** Start TEXT PASSAGE **
I'm extremely glad you liked the flashlight, and I am honored to know I helped you It is a great light,

Cheers, Alain


----------



## Verndog (Nov 12, 2012)

Dang....kinda wish I didn't find this place. Have the E25 on order (added to E11, E21, HL21) and now I'm pretty sure joining here just cost me $76.00 for a LD41.


----------



## firelord777 (Nov 12, 2012)

Verndog said:


> Dang....kinda wish I didn't find this place. Have the E25 on order (added to E11, E21, HL21) and now I'm pretty sure joining here just cost me $76.00 for a LD41.



Haha, yeah, that happens


----------



## Verndog (Nov 12, 2012)

firelord777 said:


> Haha, yeah, that happens



Hats off to you on the review. That is one of the more thorough reviews I've seen on any board, and I've been to quite a few. I know first hand the time it takes to assemble all those pics, caption them, and add all the details people look for. 

Thanks for taking the time...I literally have no questions left before pulling the string on this light...that says a lot as I'm very detail oriented.


----------



## firelord777 (Nov 13, 2012)

Verndog said:


> Hats off to you on the review. That is one of the more thorough reviews I've seen on any board, and I've been to quite a few. I know first hand the time it takes to assemble all those pics, caption them, and add all the details people look for.
> 
> Thanks for taking the time...I literally have no questions left before pulling the string on this light...that says a lot as I'm very detail oriented.



Wow, thank you for the kind words, you are very welcome. Doing reviews is like a double edged sword, somethings are fun, others...not so much I also posted Spanish and Italian review of this light, and I always try my best to leave no one any doubts. 

Once again, thank you for your much appreciated compliments and if you ever have any questions, I am always available,

Alain


----------



## Verndog (Nov 14, 2012)

firelord777 said:


> ...Once again, thank you for your much appreciated compliments and if you ever have any questions, I am always available,
> 
> Alain



I don't right now but possibly tomorrow after I open up and test my new LD41 I may.


----------



## Verndog (Nov 14, 2012)

*Score!!!

*The brown truck showed up with the new LD41 today. Very pleased with this light, size, fit, brightness spacing, ease of operation and mega throw on turbo make this a truly versatile tool. I like the interface and the hidden strobe I'll likely never use also.
2 small things I noticed that could be better IMO are 1) the lanyard gromet is oversized and doesn't feel right if you grip under the hand, leave it outside and no problem, 2) I can only power on / off with the flashlight one direction with full grip because the power spring being heavy and if it's on the close side of my thumb the leverage point is wrong and I push at an angle making it real rough (and not good for the switch). Work around on that, I put a name label on the slot in flat on the side toward fingers so I can quickly see which way to grip when I grab it. Those are very minor though...all and all I'm loving it!
** End TEXT PASSAGE **
** Start DATA EXCERPT **
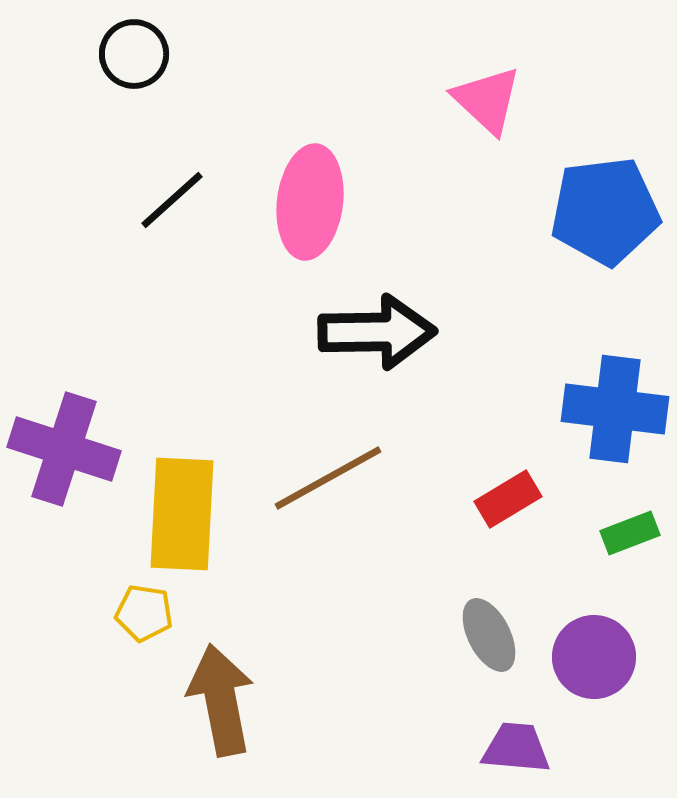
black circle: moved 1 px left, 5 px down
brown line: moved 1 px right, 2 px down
** End DATA EXCERPT **
▶ SHORT EXERCISE 1
In the forum thread, why does Verndog say he can power the LD41 on and off with a full grip only when holding it one way?
▶ SHORT EXERCISE 2
In the forum thread, revise the passage from "Wow, thank you" to "one any doubts.", replacing "Italian" with "Portuguese".
▶ SHORT EXERCISE 3
According to the forum thread, how much does Verndog say joining the forum cost him?

▶ COMPLETE RESPONSE 1
The power spring is heavy. When the switch is on the close side of his thumb, the leverage point is wrong, so he pushes at an angle and the press becomes rough, which is also not good for the switch.

▶ COMPLETE RESPONSE 2
Wow, thank you for the kind words, you are very welcome. Doing reviews is like a double edged sword, somethings are fun, others...not so much I also posted Spanish and Portuguese review of this light, and I always try my best to leave no one any doubts.

▶ COMPLETE RESPONSE 3
$76.00, for an LD41.